Она откидывается на спинку стула и делает паузу.
— Удаление половины пера создает изгиб. Ответ прямо здесь, Джейкоб.
— Женщины все усложняют. Какой изгиб? Какие перья? Что убрать? Это был способ моей матери мучить своих мальчиков, а потом выдавать это за мудрость. Знаешь, какой изгиб я получил? Хук справа или удар сверху от мужчины, за которого она вышла замуж. А может, это было, когда она умерла и оставила нас в руках человека, который предпочел бы, чтобы мы умерли вместо нее.
— Я не хотела тебя расстраивать… — губы Сидни дрожат, и я чувствую себя ослом.
— Нет, пожалуйста, не извиняйся. Это я должен сказать тебе это. Я просто разозлился, и ты не заслуживаешь того, чтобы я был козлом.

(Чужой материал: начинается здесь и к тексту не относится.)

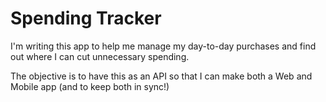 # Spending Tracker

I'm writing this app to help me manage my day-to-day purchases and find out where I can cut unnecessary spending.

The objective is to have this as an API so that I can make both a Web and Mobile app (and to keep both in sync!)
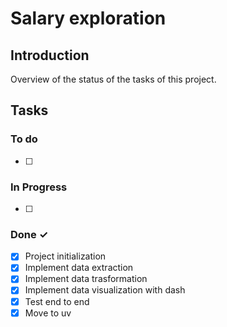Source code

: # Salary exploration

## Introduction

Overview of the status of the tasks of this project.

## Tasks


### To do

- [ ]

### In Progress

- [ ]

### Done ✓

- [x] Project initialization
- [x] Implement data extraction
- [x] Implement data trasformation
- [x] Implement data visualization with dash
- [x] Test end to end
- [x] Move to uv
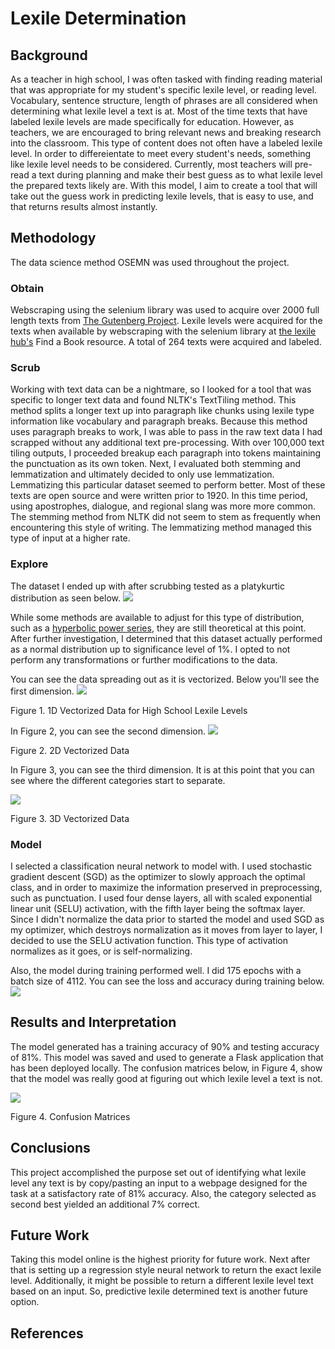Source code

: # Lexile Determination

## Background
As a teacher in high school, I was often tasked with finding reading material that was appropriate for my student's specific lexile level, or reading level. Vocabulary, sentence structure, length of phrases are all considered when determining what lexile level a text is at. Most of the time texts that have labeled lexile levels are made specifically for education. However, as teachers, we are encouraged to bring relevant news and breaking research into the classroom. This type of content does not often have a labeled lexile level. In order to differeientate to meet every student's needs, something like lexile level needs to be considered. Currently, most teachers will pre-read a text during planning and make their best guess as to what lexile level the prepared texts likely are. With this model, I aim to create a tool that will take out the guess work in predicting lexile levels, that is easy to use, and that returns results almost instantly.

## Methodology
The data science method OSEMN was used throughout the project.

### Obtain
Webscraping using the selenium library was used to acquire over 2000 full length texts from [The Gutenberg Project][link1]. Lexile levels were acquired for the texts when available by webscraping with the selenium library at [the lexile hub's][link2] Find a Book resource. A total of 264 texts were acquired and labeled.

### Scrub

Working with text data can be a nightmare, so I looked for a tool that was specific to longer text data and found NLTK's TextTiling method. This method splits a longer text up into paragraph like chunks using lexile type information like vocabulary and paragraph breaks. Because this method uses paragraph breaks to work, I was able to pass in the raw text data I had scrapped without any additional text pre-processing. With over 100,000 text tiling outputs, I proceeded breakup each paragraph into tokens maintaining the punctuation as its own token. Next, I evaluated both stemming and lemmatization and ultimately decided to only use lemmatization. Lemmatizing this particular dataset seemed to perform better. Most of these texts are open source and were written prior to 1920. In this time period, using apostrophes, dialogue, and regional slang was more more common. The stemming method from NLTK did not seem to stem as frequently when encountering this style of writing. The lemmatizing method managed this type of input at a higher rate.

### Explore
The dataset I ended up with after scrubbing tested as a platykurtic distribution as seen below.
<img src="reports/images/data distribution.png">

While some methods are available to adjust for this type of distribution, such as a [hyperbolic power series][link3], they are still theoretical at this point. After further investigation, I determined that this dataset actually performed as a normal distribution up to significance level of 1%. I opted to not perform any transformations or further modifications to the data.

You can see the data spreading out as it is vectorized. Below you'll see the first dimension.
<img src="reports/images/High School.png">

Figure 1. 1D Vectorized Data for High School Lexile Levels

In Figure 2, you can see the second dimension.
<img src="reports/images/2D_Vectorized_Data.png">

Figure 2. 2D Vectorized Data

In Figure 3, you can see the third dimension. It is at this point that you can see where the different categories start to separate.

<img src="reports/images/3D_Vectorized_Data.png">

Figure 3. 3D Vectorized Data

### Model
I selected a classification neural network to model with. I used stochastic gradient descent (SGD) as the optimizer to slowly approach the optimal class, and in order to maximize the information preserved in preprocessing, such as punctuation. I used four dense layers, all with scaled exponential linear unit (SELU) activation, with the fifth layer being the softmax layer. Since I didn't normalize the data prior to started the model and used SGD as my optimizer, which destroys normalization as it moves from layer to layer, I decided to use the SELU activation function. This type of activation normalizes as it goes, or is self-normalizing.

Also, the model during training performed well. I did 175 epochs with a batch size of 4112. You can see the loss and accuracy during training below.
<img src="reports/images/training loss and accuracy.png">

## Results and Interpretation
The model generated has a training accuracy of 90% and testing accuracy of 81%. This model was saved and used to generate a Flask application that has been deployed locally.
The confusion matrices below, in Figure 4, show that the model was really good at figuring out which lexile level a text is not.

<img src="reports/images/confusion matrix neural network.png">

Figure 4. Confusion Matrices

## Conclusions
This project accomplished the purpose set out of identifying what lexile level any text is by copy/pasting an input to a webpage designed for the task at a satisfactory rate of 81% accuracy. Also, the category selected as second best yielded an additional 7% correct.
## Future Work
Taking this model online is the highest priority for future work. Next after that is setting up a regression style neural network to return the exact lexile level. Additionally, it might be possible to return a different lexile level text based on an input. So, predictive lexile determined text is another future option.
## References
[link1]: www.gutenberg.org
[link2]: www.lexile.com
[link3]: http://dx.doi.org/10.1016/j.csda.2017.06.001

У меня много мыслей, и… мне нужно прогуляться.
Ее улыбка мягкая и понимающая.
— Я так и думала.
Я наклоняюсь и целую ее в щеку.
— Прости меня, Сид. Ты же знаешь, я люблю тебя.
Она поднимается на ноги и подмигивает.
— Я знаю. Я тоже тебя люблю. Иди к маме.
По дороге к могиле я обдумываю слова Сидни. Почувствовала бы это моя мама? Хотела бы она, чтобы я остался здесь и сохранил землю? Мне хочется думать, что ее сердце желало бы мне счастья, но что я могу знать? Я был ребенком, когда потерял ее. Я провел больше жизни без нее, чем с ней.
Когда я подхожу к невысокому забору, окружающему ее надгробие, я вижу, как мой брат поднимается на ноги.
— Привет, Джейкоб, — говорит Шон, направляясь ко мне.